In England soll ein Kraftwerk entstehen, das alle anderen seiner Art in den Schatten stellt

Das Mersey-Tidal-Power-Projekt soll mit 28 Turbinen den Großraum Liverpool einmal mit Energie versorgen.

Die Stadt Liverpool will eine Gezeitenkraftwerk bauen. (Bildquelle: Pixabayewirz) Die Stadt Liverpool will eine Gezeitenkraftwerk bauen. (Bildquelle: Pixabay/ewirz)

Die Welt steht angesichts der globalen Klimakrise vor der dringenden Notwendigkeit, nachhaltige Energiequellen zu erschließen und fossile Brennstoffe durch umweltfreundliche Alternativen zu ersetzen.

In diesem Zusammenhang gewinnt auch die Gezeitenenergie an Bedeutung, da sie eine berechenbare erneuerbare Energiequelle darstellt. Im Vereinigten Königreich, einem Land mit einer reichen maritimen Geschichte und einer starken Abhängigkeit von konventionellen Energieressourcen, kann die Förderung von Gezeitenkraftwerken zielführend sein.

Liverpool plant ein rekordverdächtiges Projekt

So plant die im Nordwesten Englands liegende Metropole und (noch) Heimat von Jürgen Klopp Liverpool gerade den Bau des größten Gezeitenkraftwerks der Welt.

Das Mersey-Tidal-Power-Projekt soll ab dem Jahr 2040 einsatzbereit sein. (Bildquelle: Liverpool City Region Combined Authority) Das Mersey-Tidal-Power-Projekt soll ab dem Jahr 2040 einsatzbereit sein. (Bildquelle: Liverpool City Region Combined Authority)

Liverpool liegt an der Mündung des Flusses Mersey in die Irische See, der sich aufgrund seiner starken Hebung und Senkung durch die Gezeitenkraft (der sogenannte Tidenhub beträgt zehn Meter) besonders gut für ein entsprechendes Kraftwerk eignet.

Die Überlegungen für ein derartiges Projekt reichen daher weit zurück.
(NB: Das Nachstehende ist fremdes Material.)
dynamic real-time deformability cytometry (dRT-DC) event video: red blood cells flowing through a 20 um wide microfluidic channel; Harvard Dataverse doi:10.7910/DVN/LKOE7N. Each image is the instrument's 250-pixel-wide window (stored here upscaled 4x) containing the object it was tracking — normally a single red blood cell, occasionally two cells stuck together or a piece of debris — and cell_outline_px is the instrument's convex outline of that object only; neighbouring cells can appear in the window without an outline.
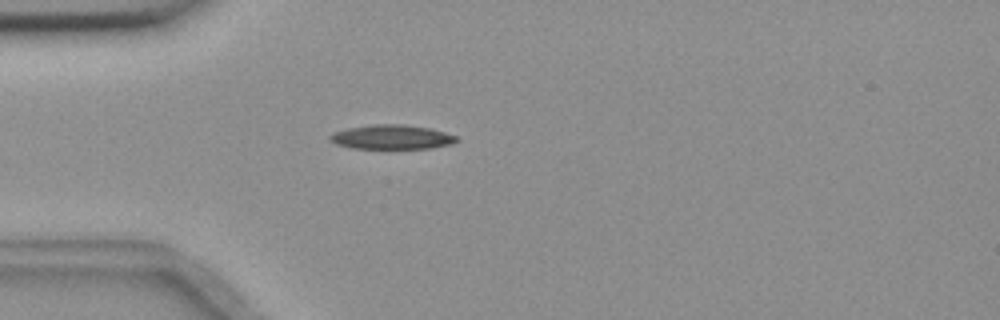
{"species": "common noctule bat (a hibernating species)", "species_latin": "Nyctalus noctula", "temperature_condition": "room temperature", "stored_images_in_passage": 5, "camera_frame_rate_fps": 3000, "um_per_image_px": 0.085, "animal": {"sex": "female", "body_mass_g": 18.4}, "frame": {"image": 1, "passage_image": 4, "time_ms": 1.0, "image_size_px": [1000, 320], "cell_outline_px": [[460, 140], [452, 144], [432, 148], [352, 148], [336, 144], [328, 140], [328, 136], [332, 132], [348, 128], [372, 124], [404, 124], [428, 128], [444, 132], [456, 136]], "centroid_in_image_um": [33.27, 11.65], "position_along_channel_um": 51.7, "area_um2": 18.03}}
Erste Pläne sollen der Webseite Liverpool City Region zufolge (via New Atlas) bereits 1924 entstanden sein. In den 1980er-Jahren wurden Machbarkeitsstudien durchgeführt und mindestens seit 2015 ist eine Mersey-Staustufe im Gespräch.

Südkorea soll den Bau unterstützen

Jetzt soll aus den Plänen mithilfe der staatlichen südkoreanischen Wasserbehörde Korea Water Resources Corporation (kurz K-Water), das bereits Erfahrungen mit dem Bau von Gezeitenkraftwerken hat, endlich Realität werden. Ein entsprechender Kooperationsvertrag wurde im Jahr 2022 unterzeichnet.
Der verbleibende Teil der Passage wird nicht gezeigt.